Monitoring Human Rights

Although these conventions and covenants have been ratified by a vast majority of countries, it is clear that not all countries abide by their provisions. Although the United Nations has the responsibility for monitoring human rights abuses, there is little it can do in terms of enforcement. While each convention has a monitoring body, as discussed earlier, the official body responsible for monitoring violations of the UDHR is the United Nations Human Rights Council. This Council was reorganized in 2006 due to dissatisfaction with the ineffectiveness of its predecessor, the Human Rights Commission, including that notorious human rights offenders sat on it. The new council consists of representatives from 47 countries who are elected by the General Assembly, and it meets almost twice as often as the commission did. Membership is based on population distribution as follows (United Nations, n.d.):

  • • African States: 13 seats
  • • Asian States: 13 seats
  • • Latin American and Caribbean States: 8 seats
  • • Western European and other States: 7 seats
  • • Eastern European States: 6 seats

The United States, under the Bush Administration, originally refused to j oin the new council. However, with the election of President Obama, this view was revised to one that stated change could more effectively occur from within, and the United States joined in 2009 (MacFarquhar, 2009).

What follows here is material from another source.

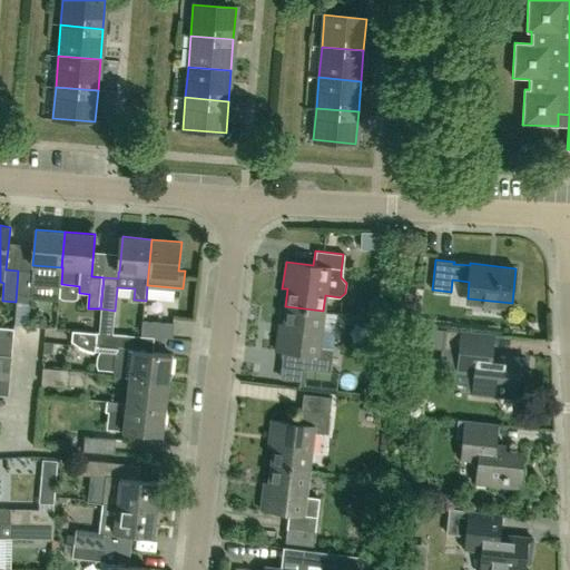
[(30,303),(32,272),(18,271),(16,302),(17,302),(30,303)]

The US State Department produces a report each year assessing the level of civil, political, and worker rights, as recognized in the UDHR, in 196 countries. The purpose of this assessment is to promote democracy.

Countries that are consistently assessed as faring poorly in these areas are typically non-democracies such as North Korea, Myanmar, and China. China, in response, has developed its own assessment of the United States that emphasizes more of the violations of social and economic rights but also what it sees as violations of civil and political rights, including the high level of violent crime and high rate of incarceration. The 2011 report is available at content_15392452.htm. Its purpose appears to be that the United States should be cautious about evaluating others’ achievement of rights when it violates rights as well.

Nongovernmental organizations (NGOs) also take responsibility for monitoring human rights abuses; two of the more well known in the United States are Human Rights Watch and Amnesty International. Both of the organizations regularly investigate and assess violations of human rights abuses around the world. Their reports on many different topics are available on their Web sites. Amnesty International traditionally focused on violations of civil and political rights but broadened its mission to monitor economic, social, and cultural rights as well as civil and political ones as “there are many more prisoners of poverty than prisoners of conscience” (Amnesty International, 2005, p. 3).